5h10 de l’après-midi. Une heure plus tard, les candidats et les membres de commissions sont toujours en huis clos. Les gens s’impatientent. Deux hommes en costumes, deux leaders du secteur lancent un appel à la prière aux participants qui sont dehors. « Je sens qu’il y a une force démoniaque qui veut empêcher à l’aboutissement du dialogue dans la salle où les candidats discutent», lance l’un d’entre eux. Soudain, il commence à chanter à haute voix. D’autres fidèles le suivent. Sauf que, ils oublient qu’ils sont dans un hôtel et qu’ils ne sont pas les seuls à occuper l’espace. Rapidement on les rappelle à l’ordre. Trop de bruit.
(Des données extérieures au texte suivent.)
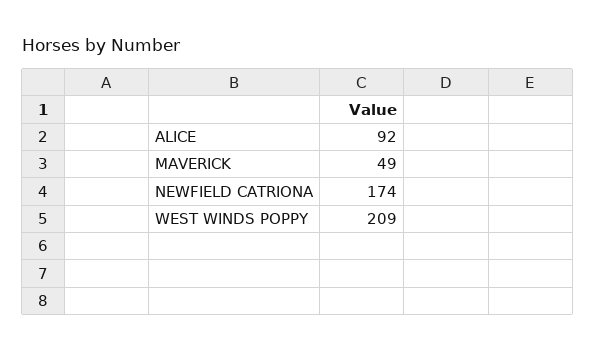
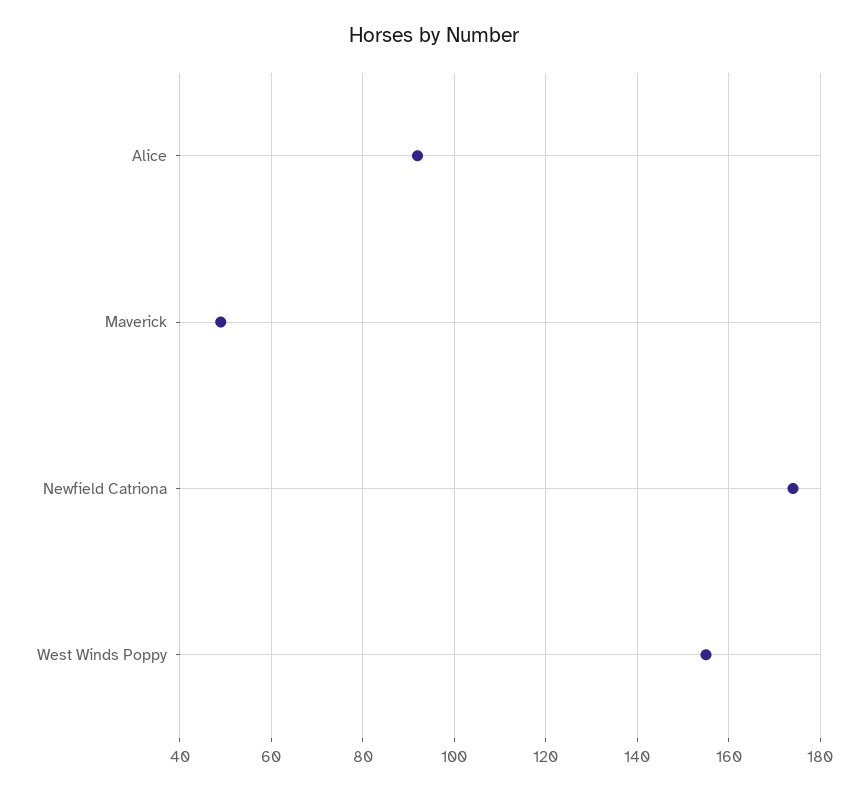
WEST WINDS POPPY: 209 -> 155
Ils sont quand même arrivés à faire une prière à voix basse du genre « tonbe diab, tonbe espri demon… » « Si vous voulez prier, vous devriez rester dans votre église pour jeûner. Ici on fait de la politique », déclare un participant dans la foulée. Il croit que l’heure n’est pas à la prière, mais à la politique. Personne ne fait cas de lui.
« Je ne suis pas là parce que je savais que les candidats pouvaient se mettre ensemble pour désigner un candidat unique pour le secteur protestant. Cependant, étant chrétien, je croyais qu’ils se laisseraient guider par la voix de Dieu et trouver entre eux un leader qui pourrait emmener le pays à bon port », rétorque un autre.
« Ceux qui se sentent fatigués et qui ne veulent pas rester peuvent partir parce qu’on va encore rester ici pendant un bon moment », indique un des organisateurs de la rencontre après la tentative de jeûne ratée. Une intervention qui n’a fait que soulever un peu plus la colère et l’impatience des participants au dehors.
Après plus de trois heures passées en conclave, le candidat à la présidence Lucien Jephthé quitte la salle en colère dénonçant les membres de la commission et les choix qui ont été faits. Et c’est la fin du huis clos, la fin également de la rencontre. Ses partisans, une dizaine, ont débuté une manifestation au sein même de l’hôtel. Choqué, un responsable de Marriott demande aux participants de vider les lieux sur-le-champ. Sinon…
Jean Chavannes Jeune, Clarens Renois et Jean Palème Mathurin sont les trois candidats qui ont passé la première étape avant ce qui devait conduire au choix unique. « Cela a été difficile. Dans un premier temps, ces choix ont été le fruit d’un consensus, mais ce n’est pas fini », indique au Nouvelliste Clarens Renois. Il souligne que le représentant du pasteur Maxo Joseph et Lucien Jephthé n’ont pas participé au vote ni accepté le choix.
« Les membres de la commission de médiation n’avaient pas à participer au vote », dénonce avec virulence Lucien Jephthé, appuyé par ses participants qui lançaient des propos hostiles à l’endroit de la commission. Il accuse la Fédération protestante d’Haïti de manipuler le vote.
La tension a montée d’un cran à l’hôtel Marriott au point où même la commission de médiation n’a pas pu présenter à la presse le bilan de la journée. Même si la rencontre s’est terminée, comme on dit, en queue de poisson, les cinq candidats consentent et la commission se donnent rendez-vous ce mercredi 3 heures de l’après-midi à la Ligue biblique au Champs de Mars pour terminer le processus.